GIVEN TEXT:

[Start]

The discussion in the paper clearly indicates that the observations are consistent with what was known about Venus and the imager. E.g.,

Further evidence that we are seeing thermal surface-emission within WISPR's optical bandpass comes from demonstrating that the WISPR count rates are consistent with model predictions.

and

... the model spectrum exhibits a broadband attenuation of about a factor of 4 due to absorption from the sulfuric acid clouds. The opacity of the thick atmosphere leads to significant blurring. This effect is presumably why the WISPR images do not show a finer scale structure.

enter image description here Part of Figure 3 from the paper, showing "A model spectrum of the surface thermal emission from Venus, assuming a temperature of 735 K (left axis). Also shown are the effective area curves of Wide-Field Imager for Parker Solar Probe (WISPR) WISPR-I and WISPR-O (right axis)."

[End]

RECORDS SHOWN:
[Start]

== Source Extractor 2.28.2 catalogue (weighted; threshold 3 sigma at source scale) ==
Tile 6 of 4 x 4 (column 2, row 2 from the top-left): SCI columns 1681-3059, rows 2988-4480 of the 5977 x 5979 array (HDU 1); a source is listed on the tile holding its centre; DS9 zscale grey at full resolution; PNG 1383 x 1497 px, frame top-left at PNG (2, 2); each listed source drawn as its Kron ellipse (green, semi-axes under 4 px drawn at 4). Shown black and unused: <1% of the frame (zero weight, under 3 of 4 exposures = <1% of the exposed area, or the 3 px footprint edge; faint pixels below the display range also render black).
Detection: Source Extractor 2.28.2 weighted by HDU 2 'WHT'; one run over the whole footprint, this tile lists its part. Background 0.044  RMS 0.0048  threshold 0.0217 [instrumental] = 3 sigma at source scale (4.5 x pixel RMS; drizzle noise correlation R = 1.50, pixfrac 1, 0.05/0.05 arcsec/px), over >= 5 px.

[End]
[Start]

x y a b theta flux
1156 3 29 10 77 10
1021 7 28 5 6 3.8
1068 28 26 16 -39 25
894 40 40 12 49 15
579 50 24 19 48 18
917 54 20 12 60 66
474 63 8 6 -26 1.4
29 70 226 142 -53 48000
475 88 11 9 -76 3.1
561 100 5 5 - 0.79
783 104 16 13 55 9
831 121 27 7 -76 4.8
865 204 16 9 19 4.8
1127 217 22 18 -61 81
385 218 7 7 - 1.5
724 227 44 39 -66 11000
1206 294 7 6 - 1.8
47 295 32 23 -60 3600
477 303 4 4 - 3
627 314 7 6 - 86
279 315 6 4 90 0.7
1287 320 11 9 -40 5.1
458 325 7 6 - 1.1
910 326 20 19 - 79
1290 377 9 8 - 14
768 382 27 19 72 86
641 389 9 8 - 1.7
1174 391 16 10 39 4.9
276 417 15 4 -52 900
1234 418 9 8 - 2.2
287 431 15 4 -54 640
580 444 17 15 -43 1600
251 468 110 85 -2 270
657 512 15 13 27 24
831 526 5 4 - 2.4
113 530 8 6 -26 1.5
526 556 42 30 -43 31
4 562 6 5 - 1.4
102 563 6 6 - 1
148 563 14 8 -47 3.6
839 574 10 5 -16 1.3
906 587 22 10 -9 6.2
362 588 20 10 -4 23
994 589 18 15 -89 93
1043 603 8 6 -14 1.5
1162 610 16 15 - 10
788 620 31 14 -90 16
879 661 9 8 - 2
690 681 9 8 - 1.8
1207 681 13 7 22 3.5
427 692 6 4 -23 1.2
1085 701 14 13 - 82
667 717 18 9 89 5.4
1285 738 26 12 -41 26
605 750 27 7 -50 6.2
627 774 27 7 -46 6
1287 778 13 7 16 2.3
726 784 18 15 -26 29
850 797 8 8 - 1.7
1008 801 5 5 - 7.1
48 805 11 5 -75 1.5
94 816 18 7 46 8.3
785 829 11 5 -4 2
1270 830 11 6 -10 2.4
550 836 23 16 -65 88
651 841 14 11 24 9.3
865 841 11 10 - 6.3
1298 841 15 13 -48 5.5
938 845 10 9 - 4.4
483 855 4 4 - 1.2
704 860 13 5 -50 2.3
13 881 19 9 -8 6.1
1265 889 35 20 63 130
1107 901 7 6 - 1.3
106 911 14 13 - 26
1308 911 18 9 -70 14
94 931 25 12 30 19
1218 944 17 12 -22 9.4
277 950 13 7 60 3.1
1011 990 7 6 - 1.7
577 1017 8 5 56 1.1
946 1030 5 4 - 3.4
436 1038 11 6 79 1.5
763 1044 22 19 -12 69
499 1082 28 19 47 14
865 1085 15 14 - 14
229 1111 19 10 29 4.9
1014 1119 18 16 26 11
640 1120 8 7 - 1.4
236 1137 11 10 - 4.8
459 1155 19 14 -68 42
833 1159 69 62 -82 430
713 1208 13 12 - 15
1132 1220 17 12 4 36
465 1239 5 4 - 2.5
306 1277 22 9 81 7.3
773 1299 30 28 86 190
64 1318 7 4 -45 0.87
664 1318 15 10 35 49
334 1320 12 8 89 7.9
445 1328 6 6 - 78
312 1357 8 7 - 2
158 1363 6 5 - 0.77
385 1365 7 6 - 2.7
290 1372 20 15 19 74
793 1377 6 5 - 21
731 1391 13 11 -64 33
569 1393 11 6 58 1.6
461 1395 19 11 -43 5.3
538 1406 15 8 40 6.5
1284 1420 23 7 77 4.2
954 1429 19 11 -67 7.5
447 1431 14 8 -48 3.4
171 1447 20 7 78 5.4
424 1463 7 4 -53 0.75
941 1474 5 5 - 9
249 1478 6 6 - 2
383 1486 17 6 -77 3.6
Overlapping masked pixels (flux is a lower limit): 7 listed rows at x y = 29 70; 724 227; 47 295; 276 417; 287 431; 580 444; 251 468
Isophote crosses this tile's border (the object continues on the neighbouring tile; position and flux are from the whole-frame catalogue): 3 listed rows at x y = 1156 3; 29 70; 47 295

[End]
[Start]

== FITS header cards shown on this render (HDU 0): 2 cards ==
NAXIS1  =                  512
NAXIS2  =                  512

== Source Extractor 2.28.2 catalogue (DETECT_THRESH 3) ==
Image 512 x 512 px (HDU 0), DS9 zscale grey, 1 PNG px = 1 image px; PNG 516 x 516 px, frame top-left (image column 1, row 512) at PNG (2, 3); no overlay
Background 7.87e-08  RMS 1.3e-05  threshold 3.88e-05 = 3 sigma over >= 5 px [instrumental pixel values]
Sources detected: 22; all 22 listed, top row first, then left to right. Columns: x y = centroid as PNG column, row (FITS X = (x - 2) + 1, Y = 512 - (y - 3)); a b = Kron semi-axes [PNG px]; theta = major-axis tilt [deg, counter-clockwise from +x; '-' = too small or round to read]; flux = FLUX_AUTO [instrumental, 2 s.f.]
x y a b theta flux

[End]

WRITTEN INSTRUCTION 1:
Decide whether each statement agrees with the passage on WISPR's observations of Venus. Answer yes or no for each, and quote the words of the passage that settle it.
(a) The model spectrum assumes a surface temperature of 735 K.
(b) The sulfuric acid clouds cause a broadband attenuation of about a factor of 10.
(c) The opacity of the thick atmosphere causes significant blurring.
WRITTEN INSTRUCTION 2: From the three blocks of rows, pull out every line that contains the string "weighted" and copy each one.

COMPLETE OUTPUT 1:
(a) Yes: "assuming a temperature of 735 K"
(b) No: "a broadband attenuation of about a factor of 4"
(c) Yes: "The opacity of the thick atmosphere leads to significant blurring."

COMPLETE OUTPUT 2:
== Source Extractor 2.28.2 catalogue (weighted; threshold 3 sigma at source scale) ==
Detection: Source Extractor 2.28.2 weighted by HDU 2 'WHT'; one run over the whole footprint, this tile lists its part. Background 0.044  RMS 0.0048  threshold 0.0217 [instrumental] = 3 sigma at source scale (4.5 x pixel RMS; drizzle noise correlation R = 1.50, pixfrac 1, 0.05/0.05 arcsec/px), over >= 5 px.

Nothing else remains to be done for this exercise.